Developing Theoretical Foundations for Runtime Enforcement

TL;DR

This paper develops a formal foundation for runtime enforcement using expressive logic, enabling automatic synthesis of enforcement monitors from specifications while ensuring their correctness.

Contribution

It introduces a method to automatically generate enforceable runtime monitors from logic-based specifications, addressing limitations of current approaches.

Findings

Identifies enforceable subsets of Hennessy Milner Logic with Recursion.

Provides a synthesis function translating logic formulas into enforcement monitors.

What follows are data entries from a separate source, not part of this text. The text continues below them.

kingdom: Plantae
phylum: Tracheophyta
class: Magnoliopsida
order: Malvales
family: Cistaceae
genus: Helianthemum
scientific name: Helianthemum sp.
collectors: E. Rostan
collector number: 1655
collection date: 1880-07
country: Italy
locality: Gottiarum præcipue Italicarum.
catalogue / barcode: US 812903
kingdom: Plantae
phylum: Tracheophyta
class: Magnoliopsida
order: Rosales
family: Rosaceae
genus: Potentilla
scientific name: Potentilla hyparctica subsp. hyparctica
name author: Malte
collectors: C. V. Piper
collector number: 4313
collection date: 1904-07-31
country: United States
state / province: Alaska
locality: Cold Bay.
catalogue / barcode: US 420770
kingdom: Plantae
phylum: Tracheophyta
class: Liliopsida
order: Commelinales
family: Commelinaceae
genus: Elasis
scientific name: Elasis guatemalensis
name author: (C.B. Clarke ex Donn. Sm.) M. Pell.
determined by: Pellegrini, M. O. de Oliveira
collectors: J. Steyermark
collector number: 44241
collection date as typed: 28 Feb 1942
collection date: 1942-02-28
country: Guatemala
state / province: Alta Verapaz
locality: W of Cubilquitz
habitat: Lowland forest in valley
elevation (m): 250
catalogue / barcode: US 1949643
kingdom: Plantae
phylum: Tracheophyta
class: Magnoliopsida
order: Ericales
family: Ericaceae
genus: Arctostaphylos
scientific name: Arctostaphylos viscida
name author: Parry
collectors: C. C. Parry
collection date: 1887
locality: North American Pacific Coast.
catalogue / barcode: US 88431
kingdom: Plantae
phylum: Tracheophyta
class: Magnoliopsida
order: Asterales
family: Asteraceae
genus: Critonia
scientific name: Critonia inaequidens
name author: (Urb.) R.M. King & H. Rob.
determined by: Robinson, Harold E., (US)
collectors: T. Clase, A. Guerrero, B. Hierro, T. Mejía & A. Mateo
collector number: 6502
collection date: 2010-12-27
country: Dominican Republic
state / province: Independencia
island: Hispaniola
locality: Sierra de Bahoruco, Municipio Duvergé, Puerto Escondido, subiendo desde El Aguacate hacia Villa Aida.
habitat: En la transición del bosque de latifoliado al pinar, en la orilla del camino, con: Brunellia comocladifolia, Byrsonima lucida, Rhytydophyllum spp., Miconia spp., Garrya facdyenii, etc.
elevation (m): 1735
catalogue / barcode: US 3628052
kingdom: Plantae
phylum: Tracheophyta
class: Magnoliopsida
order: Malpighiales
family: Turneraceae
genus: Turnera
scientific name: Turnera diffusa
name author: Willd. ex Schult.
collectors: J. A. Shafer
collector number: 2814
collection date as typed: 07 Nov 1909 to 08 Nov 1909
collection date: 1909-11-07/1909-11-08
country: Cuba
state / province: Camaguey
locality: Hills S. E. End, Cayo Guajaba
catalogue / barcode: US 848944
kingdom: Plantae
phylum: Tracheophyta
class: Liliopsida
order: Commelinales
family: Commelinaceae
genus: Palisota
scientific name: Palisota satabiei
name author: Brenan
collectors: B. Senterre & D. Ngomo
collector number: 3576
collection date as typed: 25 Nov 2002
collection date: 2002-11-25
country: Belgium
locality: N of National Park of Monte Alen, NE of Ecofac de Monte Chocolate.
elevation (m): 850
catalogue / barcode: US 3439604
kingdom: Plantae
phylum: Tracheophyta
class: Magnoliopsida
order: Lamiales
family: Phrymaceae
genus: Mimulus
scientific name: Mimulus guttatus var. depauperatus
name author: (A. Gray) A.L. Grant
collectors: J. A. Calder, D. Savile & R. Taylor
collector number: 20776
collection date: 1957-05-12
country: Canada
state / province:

Ensures correctness and reliable behavior of enforcement monitors.

Abstract

The ubiquitous reliance on software systems increases the need for ensuring that systems behave correctly and are well protected against security risks. Runtime enforcement is a dynamic analysis technique that utilizes software monitors to check the runtime behaviour of a software system with respect to a correctness specification. Whenever the runtime behaviour of the monitored system is about to deviate from the specification (either due to a programming bug or a security hijack attack), the monitors apply enforcement techniques to prevent this deviation. Current Runtime Enforcement techniques require that the correctness specification defines the behaviour of the enforcement monitor itself. This burdens the specifier with not only having to define property that needs to be enforced, but also with having to specify how this should be enforced at runtime; we thus relieve the specifier from this burden by resorting to a highly expressive logic. Using a logic we allow the specifier to define the correctness specification as a logic formula from which we can automatically synthesise the appropriate enforcement monitor. Highly expressive logics can, however, permit for defining a wide variety of formulae, some of which cannot actually be enforced correctly at runtime. We thus study the enforceability of Hennessy Milner Logic with Recursion for which we identify a subset that allows for defining enforceable formulae. This allows us to define a synthesis function that translates enforceable formulae into enforcement monitors. As our monitors are meant to ensure the correct behaviour of the monitored system, it is imperative that they work correctly themselves. We thus study formal definitions that allow us to ensure that our enforcement monitors behave correctly.